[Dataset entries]
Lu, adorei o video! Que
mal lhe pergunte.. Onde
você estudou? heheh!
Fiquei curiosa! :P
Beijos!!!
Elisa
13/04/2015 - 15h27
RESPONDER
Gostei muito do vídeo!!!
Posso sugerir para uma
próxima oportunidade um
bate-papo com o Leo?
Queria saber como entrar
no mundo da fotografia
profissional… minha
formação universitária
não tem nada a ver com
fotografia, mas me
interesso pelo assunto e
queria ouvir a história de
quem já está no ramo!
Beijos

EXERCISE >>
In the records, which lines mention the word "fotografia"? Copy those lines.

WRITTEN REPLY >>
no mundo da fotografia
fotografia, mas me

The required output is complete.